M. Trump se vante depuis longtemps que les emplois destinés aux citoyens nés aux États-Unis ont augmenté sous son mandat, mais cet argument a été discrédité par les chiffres de juillet.
La Maison-Blanche a refusé de commenter les raisons pour lesquelles le rapport publié vendredi indiquait que l’emploi des Américains nés aux États-Unis avait chuté de 720 000 au cours des 12 derniers mois.
Ces chiffres peuvent être trompeurs. Ils ne sont pas ajustés pour les variations saisonnières et ne sont pas considérés comme une mesure fiable de l’emploi total des personnes nées aux États-Unis.
L’administration s’était toutefois emparée de ces chiffres pour démontrer que la politique de répression en matière d’immigration menée par M. Trump profitait aux personnes nées aux États-Unis.
Les hausses salariales enregistrées en juillet ont été modestes. Le salaire horaire moyen a augmenté de 3,2 % le mois dernier par rapport à juillet 2025, ce qui représente la plus faible hausse en glissement annuel depuis mai 2021.
Ces hausses salariales plus modérées interviennent à un moment où les familles américaines sont mises à rude épreuve par le coût élevé de la vie.
Les économistes ont noté que les effectifs du secteur privé avaient continué de croître en juillet et que la forte baisse des effectifs dans les écoles publiques pourrait être due à un phénomène statistique lié aux ajustements saisonniers.
Les responsables de la Réserve fédérale sont divisés sur l’opportunité de commencer à relever les taux d’intérêt pour lutter contre une inflation qui dépasse leur objectif de 2 % depuis plus de cinq ans.
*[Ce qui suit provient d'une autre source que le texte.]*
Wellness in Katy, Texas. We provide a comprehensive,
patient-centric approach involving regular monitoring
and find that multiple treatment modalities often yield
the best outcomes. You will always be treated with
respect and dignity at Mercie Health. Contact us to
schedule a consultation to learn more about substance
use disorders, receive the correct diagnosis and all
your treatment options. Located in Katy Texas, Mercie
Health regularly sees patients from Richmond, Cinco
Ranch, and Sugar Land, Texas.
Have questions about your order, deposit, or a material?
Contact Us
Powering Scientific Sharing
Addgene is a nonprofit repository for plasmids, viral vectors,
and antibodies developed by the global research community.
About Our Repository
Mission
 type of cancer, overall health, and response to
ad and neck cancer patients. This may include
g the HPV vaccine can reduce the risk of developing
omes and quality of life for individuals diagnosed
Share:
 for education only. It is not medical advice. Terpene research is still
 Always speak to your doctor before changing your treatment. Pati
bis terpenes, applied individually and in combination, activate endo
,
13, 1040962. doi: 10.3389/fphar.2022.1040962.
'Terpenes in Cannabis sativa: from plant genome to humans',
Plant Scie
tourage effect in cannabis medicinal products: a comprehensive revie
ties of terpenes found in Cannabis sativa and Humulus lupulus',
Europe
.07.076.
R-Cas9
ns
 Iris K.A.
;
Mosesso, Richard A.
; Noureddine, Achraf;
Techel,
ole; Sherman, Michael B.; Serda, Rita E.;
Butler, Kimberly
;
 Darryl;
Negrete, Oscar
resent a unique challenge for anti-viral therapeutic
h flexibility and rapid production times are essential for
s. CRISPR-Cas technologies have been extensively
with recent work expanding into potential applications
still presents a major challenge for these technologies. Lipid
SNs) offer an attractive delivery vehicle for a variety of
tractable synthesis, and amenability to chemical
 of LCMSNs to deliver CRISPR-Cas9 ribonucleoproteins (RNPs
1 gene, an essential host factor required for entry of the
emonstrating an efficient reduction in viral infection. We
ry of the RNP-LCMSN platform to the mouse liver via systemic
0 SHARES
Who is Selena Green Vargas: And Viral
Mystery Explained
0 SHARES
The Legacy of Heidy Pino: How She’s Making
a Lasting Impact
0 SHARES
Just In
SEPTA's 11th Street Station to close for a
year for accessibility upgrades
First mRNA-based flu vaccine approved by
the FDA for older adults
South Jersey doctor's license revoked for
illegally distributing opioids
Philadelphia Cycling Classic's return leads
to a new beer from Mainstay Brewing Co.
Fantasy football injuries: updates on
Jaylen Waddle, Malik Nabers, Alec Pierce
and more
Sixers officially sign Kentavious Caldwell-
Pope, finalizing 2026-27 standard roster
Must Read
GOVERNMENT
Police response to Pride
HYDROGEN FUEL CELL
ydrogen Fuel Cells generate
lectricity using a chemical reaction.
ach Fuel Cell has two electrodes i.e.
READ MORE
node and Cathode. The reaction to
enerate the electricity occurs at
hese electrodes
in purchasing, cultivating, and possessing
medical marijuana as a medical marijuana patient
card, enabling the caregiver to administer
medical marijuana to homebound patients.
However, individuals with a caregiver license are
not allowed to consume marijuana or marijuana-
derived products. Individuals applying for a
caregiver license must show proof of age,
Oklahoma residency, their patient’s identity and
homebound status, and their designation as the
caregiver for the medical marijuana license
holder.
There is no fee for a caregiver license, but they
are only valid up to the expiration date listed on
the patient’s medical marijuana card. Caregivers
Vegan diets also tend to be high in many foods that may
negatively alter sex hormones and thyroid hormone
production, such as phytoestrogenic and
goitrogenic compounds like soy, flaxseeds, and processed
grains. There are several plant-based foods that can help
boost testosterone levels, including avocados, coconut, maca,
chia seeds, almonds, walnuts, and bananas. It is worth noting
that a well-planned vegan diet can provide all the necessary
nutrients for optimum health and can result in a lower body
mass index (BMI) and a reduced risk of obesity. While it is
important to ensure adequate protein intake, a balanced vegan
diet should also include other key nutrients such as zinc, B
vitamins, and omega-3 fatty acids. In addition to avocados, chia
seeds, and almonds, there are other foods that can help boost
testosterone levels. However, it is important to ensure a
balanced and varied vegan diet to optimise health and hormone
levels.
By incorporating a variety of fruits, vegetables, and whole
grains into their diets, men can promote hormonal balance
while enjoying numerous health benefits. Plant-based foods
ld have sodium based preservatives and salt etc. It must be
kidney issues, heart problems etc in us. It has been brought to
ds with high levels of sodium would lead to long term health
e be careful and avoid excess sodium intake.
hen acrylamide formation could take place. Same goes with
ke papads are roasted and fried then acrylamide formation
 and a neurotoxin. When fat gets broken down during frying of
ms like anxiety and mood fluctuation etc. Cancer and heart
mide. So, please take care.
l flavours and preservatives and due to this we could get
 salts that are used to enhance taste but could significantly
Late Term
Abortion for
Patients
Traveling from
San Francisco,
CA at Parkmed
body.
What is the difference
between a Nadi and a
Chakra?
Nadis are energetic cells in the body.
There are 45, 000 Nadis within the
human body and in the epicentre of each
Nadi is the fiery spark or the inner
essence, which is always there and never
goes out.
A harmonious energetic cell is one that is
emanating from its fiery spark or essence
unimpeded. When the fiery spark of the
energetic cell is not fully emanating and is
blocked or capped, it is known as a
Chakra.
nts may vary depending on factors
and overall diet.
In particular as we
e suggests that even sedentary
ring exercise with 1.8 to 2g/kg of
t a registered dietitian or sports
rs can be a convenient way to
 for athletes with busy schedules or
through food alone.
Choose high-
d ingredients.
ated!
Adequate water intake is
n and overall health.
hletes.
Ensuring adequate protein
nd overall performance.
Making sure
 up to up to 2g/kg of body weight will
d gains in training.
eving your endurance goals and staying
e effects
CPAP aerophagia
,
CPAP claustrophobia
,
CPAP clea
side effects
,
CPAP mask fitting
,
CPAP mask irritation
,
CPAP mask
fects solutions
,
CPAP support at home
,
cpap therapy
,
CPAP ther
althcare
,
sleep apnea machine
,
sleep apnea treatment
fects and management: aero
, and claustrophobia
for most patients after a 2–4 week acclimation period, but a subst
La Fed a maintenu ses taux inchangés lors de sa réunion de la semaine dernière, mais trois responsables se sont opposés à cette décision, se prononçant en faveur d’une hausse des taux.
Les opérateurs de Wall Street s’attendaient à des hausses de taux d’ici la fin de l’année. Le rapport publié vendredi pourrait au moins retarder ces hausses.
«La Fed doit tenir compte de la santé du marché de l’emploi lorsqu’elle débat de la justification d’une hausse, a précisé M. Zhao. La faiblesse du rapport d’aujourd’hui va devoir inciter la Fed à marquer une petite pause.»